> _REQUIRED WORK_
A - Reproduce the passage of the article on bank tax breaks starting at "WASHINGTON —" and ending at "the Treasury Department.", substituting "bonanza" for "windfall".
B - Render this sentence from the article on bank tax breaks in Spanish: "Wells Fargo paid $14.8 billion in a stock deal to buy Wachovia."

> _QUOTED PASSAGE_
Start of Block

Tuesday , November 11, 2008

WASHINGTON —

Some of the nation's biggest banks are in for a windfall -- on top of the $700 billion government bailout -- thanks to a new tax policy quietly issued by the Treasury Department.
The notice gives big tax breaks to companies that acquire struggling banks hit hard by the mortgage crisis. In some cases, the tax breaks could exceed the cost of acquiring the banks, according to analyses by private tax experts.

The change could cost the Treasury as much as $140 billion by enabling firms that acquire struggling banks to use more losses incurred by those banks to offset their own taxable profits.

Wells Fargo & Co., which made a bid to acquire Wachovia Corp., just days after the notice was issued, stands to reap about $20 billion in additional tax savings because of the change, according to the analyses. Wells Fargo paid $14.8 billion in a stock deal to buy Wachovia.

The notice was issued Sept. 30 as Congress debated the $700 billion bailout plan. Some members of Congress are upset that such a sweeping tax change was issued with no public hearings or congressional input.

"I am concerned that the notice, which was never debated by Congress, could end up costing taxpayers tens of billions of more dollars on top of the hundreds of billions of dollars already approved by Congress in the financial rescue plan," Sen. Charles Schumer, D-N.Y., said in a letter last week to Treasury Secretary Henry Paulson.

Treasury Department spokesman Andrew DeSouza said the notice was issued to provide tax guidance to firms involved in bank takeovers at a time when numerous financial institutions are struggling and their value can be difficult to determine. He said it wasn't aimed at any one specific taxpayer or transaction.

"Treasury has worked very hard at expediting tax guidance to provide clarity regarding uncertain tax issues relating to the financial markets," DeSouza said. "This guidance was developed over many weeks by Treasury and the IRS and was not requested by any outside institution. This was broad guidance."

End of Block

> _DATA EXCERPTS_
Start of Block

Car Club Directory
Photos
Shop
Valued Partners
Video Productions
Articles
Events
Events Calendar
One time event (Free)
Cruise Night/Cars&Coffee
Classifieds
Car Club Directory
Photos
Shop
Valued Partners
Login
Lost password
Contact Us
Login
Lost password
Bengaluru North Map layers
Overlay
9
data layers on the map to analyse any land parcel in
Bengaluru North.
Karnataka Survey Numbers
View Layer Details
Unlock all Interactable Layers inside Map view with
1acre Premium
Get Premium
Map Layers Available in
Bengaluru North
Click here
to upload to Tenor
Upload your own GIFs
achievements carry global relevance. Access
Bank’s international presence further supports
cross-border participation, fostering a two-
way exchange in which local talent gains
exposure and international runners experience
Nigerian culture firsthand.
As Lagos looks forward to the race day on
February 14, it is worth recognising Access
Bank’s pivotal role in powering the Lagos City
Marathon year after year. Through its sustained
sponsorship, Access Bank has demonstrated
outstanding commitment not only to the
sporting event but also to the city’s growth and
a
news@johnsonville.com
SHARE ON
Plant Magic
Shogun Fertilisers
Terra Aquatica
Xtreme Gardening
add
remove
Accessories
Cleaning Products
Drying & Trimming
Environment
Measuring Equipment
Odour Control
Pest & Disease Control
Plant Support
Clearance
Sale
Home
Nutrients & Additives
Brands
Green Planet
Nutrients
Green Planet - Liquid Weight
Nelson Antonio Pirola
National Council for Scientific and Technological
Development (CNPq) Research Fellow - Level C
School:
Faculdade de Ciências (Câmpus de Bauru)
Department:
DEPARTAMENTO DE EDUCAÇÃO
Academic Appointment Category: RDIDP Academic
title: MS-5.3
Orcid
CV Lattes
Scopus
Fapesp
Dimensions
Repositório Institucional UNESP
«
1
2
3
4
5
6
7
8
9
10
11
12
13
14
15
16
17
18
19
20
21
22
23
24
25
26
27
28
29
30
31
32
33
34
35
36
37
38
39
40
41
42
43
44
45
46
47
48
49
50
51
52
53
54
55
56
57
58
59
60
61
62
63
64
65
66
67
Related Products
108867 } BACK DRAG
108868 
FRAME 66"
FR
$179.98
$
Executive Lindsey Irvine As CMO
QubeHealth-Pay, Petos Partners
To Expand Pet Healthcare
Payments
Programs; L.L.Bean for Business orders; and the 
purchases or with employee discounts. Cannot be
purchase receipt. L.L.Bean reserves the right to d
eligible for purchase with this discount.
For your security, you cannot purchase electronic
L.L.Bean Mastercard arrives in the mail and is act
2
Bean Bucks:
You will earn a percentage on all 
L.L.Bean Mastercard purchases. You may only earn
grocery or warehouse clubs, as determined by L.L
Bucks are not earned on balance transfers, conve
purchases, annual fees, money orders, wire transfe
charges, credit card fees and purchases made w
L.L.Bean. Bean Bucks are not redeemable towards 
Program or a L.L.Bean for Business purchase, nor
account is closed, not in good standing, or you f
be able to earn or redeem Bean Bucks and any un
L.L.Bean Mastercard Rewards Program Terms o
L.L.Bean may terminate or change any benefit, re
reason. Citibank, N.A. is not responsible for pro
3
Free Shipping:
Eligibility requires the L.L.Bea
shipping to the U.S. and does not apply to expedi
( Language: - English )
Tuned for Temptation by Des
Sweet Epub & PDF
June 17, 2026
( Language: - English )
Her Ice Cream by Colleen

End of Block

> _RESULTS OF THE EXERCISE_
A -
WASHINGTON —

Some of the nation's biggest banks are in for a bonanza -- on top of the $700 billion government bailout -- thanks to a new tax policy quietly issued by the Treasury Department.

B - Wells Fargo pagó 14.800 millones de dólares en una operación con acciones para comprar Wachovia.